-- YOUR ASSIGNMENT --
Starting with the line that contains "Figure 4. Insitu" and stopping after the line that contains "proteins, specialized lipids, and", return each line below exactly as written, with no others.

-- INPUT RECORDS follows --

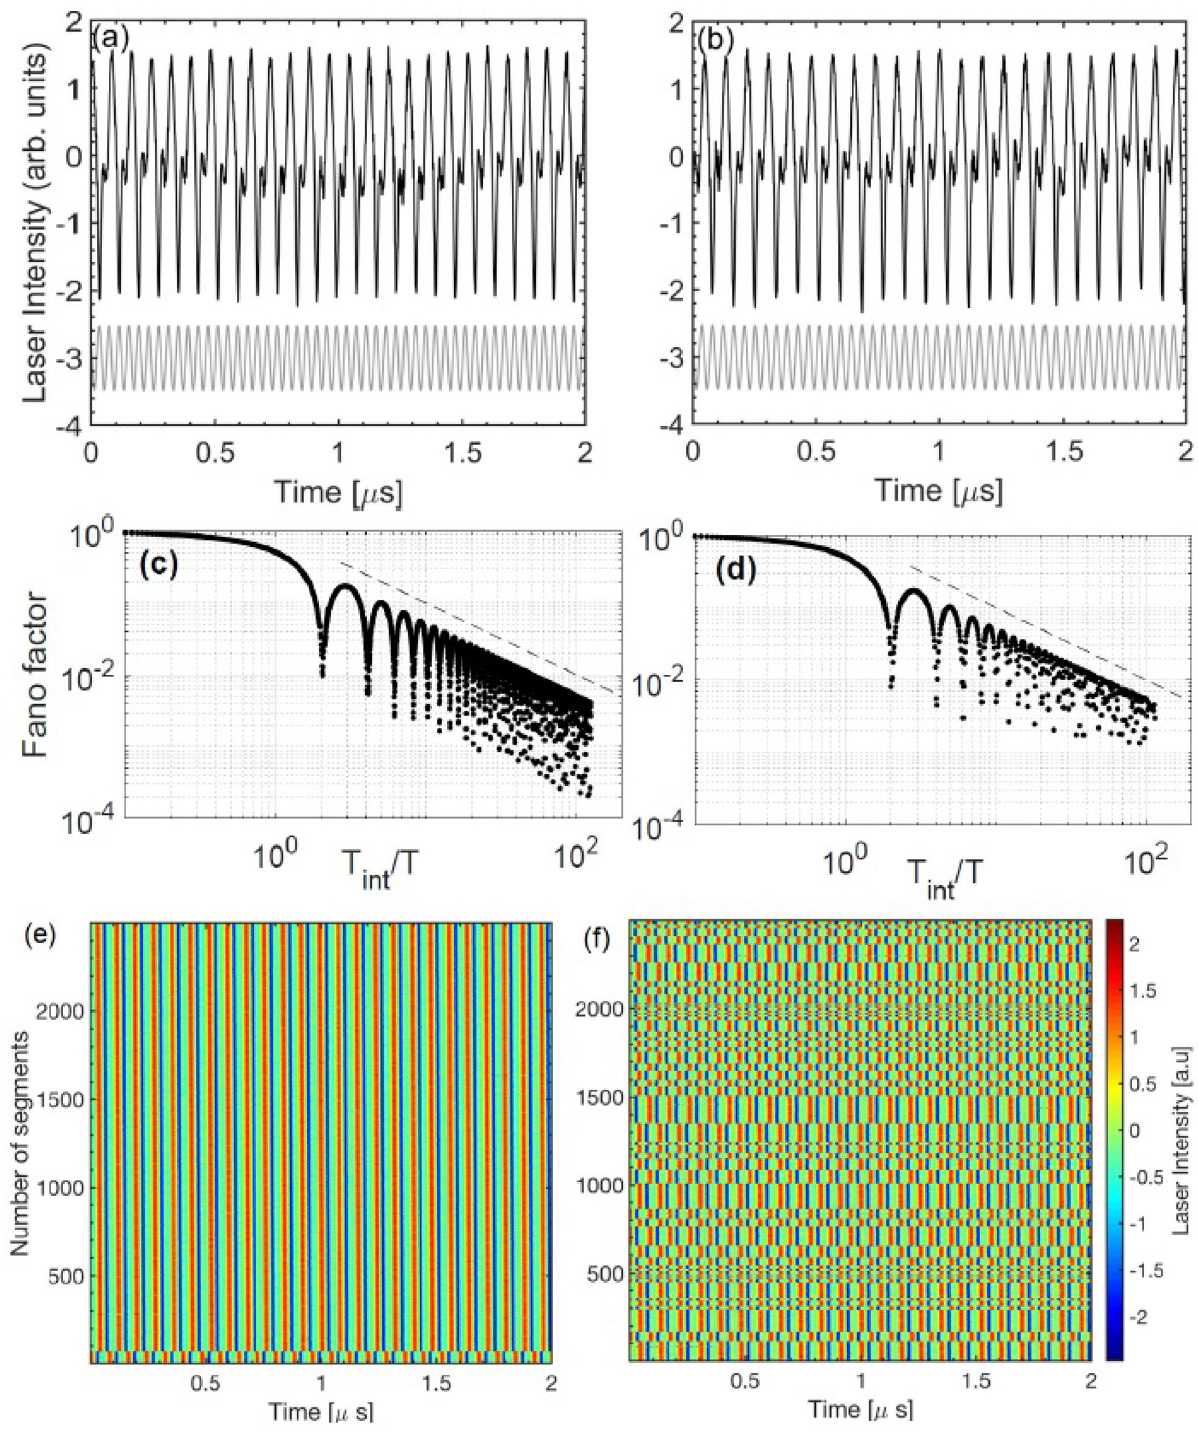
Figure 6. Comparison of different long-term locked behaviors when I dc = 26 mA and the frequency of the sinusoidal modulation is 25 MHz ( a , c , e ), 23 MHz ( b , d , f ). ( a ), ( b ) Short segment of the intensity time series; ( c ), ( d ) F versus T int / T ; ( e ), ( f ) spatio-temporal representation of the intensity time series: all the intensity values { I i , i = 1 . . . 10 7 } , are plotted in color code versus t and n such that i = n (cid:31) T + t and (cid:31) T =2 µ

-- INPUT RECORDS concluded --
-- INPUT RECORDS follows --

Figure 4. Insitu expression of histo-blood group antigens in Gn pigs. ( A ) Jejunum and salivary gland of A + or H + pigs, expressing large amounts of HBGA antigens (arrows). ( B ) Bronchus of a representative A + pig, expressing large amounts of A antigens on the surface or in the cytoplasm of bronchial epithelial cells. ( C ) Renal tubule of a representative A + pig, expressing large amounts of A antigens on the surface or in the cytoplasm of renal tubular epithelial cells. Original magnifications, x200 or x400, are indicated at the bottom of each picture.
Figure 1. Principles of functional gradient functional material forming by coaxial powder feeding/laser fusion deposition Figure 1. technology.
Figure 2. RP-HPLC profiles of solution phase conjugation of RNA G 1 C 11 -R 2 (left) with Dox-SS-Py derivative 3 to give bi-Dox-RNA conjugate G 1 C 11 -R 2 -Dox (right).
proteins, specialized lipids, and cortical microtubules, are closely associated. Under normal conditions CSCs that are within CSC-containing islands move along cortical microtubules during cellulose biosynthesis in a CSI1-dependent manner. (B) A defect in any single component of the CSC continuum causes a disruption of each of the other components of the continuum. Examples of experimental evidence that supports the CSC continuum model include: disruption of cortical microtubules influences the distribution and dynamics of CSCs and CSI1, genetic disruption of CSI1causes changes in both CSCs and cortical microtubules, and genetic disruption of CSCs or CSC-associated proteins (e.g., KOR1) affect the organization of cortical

-- INPUT RECORDS concluded --
-- INPUT RECORDS follows --

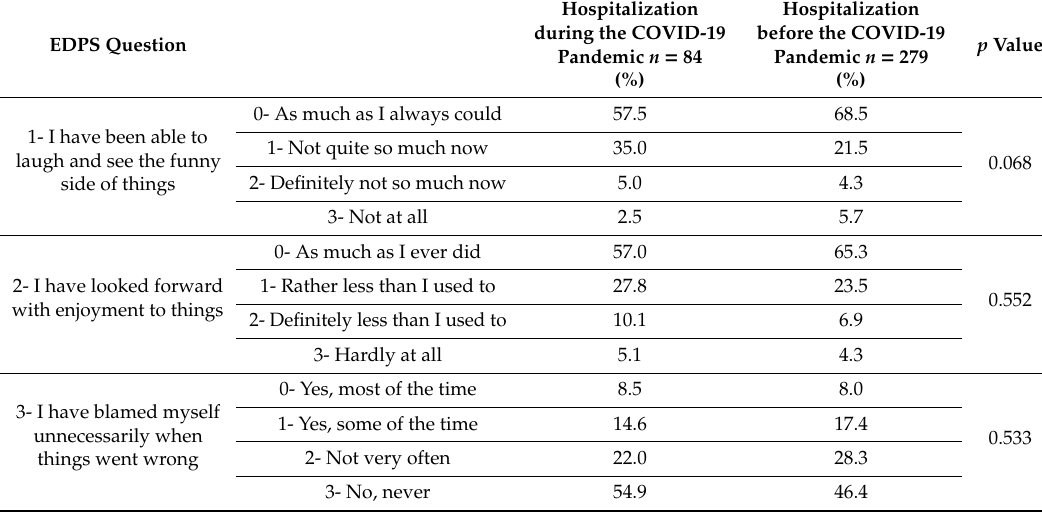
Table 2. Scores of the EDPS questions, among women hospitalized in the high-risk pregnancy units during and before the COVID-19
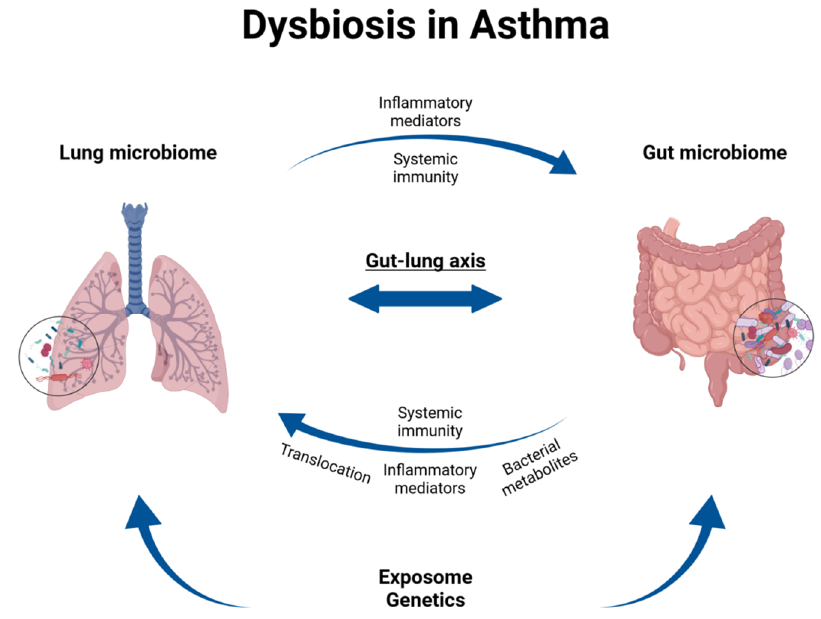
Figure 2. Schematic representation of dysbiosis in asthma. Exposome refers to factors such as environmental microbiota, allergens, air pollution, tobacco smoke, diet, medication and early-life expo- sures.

-- INPUT RECORDS concluded --

-- THE COMPLETED TASK --
Figure 4. Insitu expression of histo-blood group antigens in Gn pigs. ( A ) Jejunum and salivary gland of A + or H + pigs, expressing large amounts of HBGA antigens (arrows). ( B ) Bronchus of a representative A + pig, expressing large amounts of A antigens on the surface or in the cytoplasm of bronchial epithelial cells. ( C ) Renal tubule of a representative A + pig, expressing large amounts of A antigens on the surface or in the cytoplasm of renal tubular epithelial cells. Original magnifications, x200 or x400, are indicated at the bottom of each picture.
Figure 1. Principles of functional gradient functional material forming by coaxial powder feeding/laser fusion deposition Figure 1. technology.
Figure 2. RP-HPLC profiles of solution phase conjugation of RNA G 1 C 11 -R 2 (left) with Dox-SS-Py derivative 3 to give bi-Dox-RNA conjugate G 1 C 11 -R 2 -Dox (right).
proteins, specialized lipids, and cortical microtubules, are closely associated. Under normal conditions CSCs that are within CSC-containing islands move along cortical microtubules during cellulose biosynthesis in a CSI1-dependent manner. (B) A defect in any single component of the CSC continuum causes a disruption of each of the other components of the continuum. Examples of experimental evidence that supports the CSC continuum model include: disruption of cortical microtubules influences the distribution and dynamics of CSCs and CSI1, genetic disruption of CSI1causes changes in both CSCs and cortical microtubules, and genetic disruption of CSCs or CSC-associated proteins (e.g., KOR1) affect the organization of cortical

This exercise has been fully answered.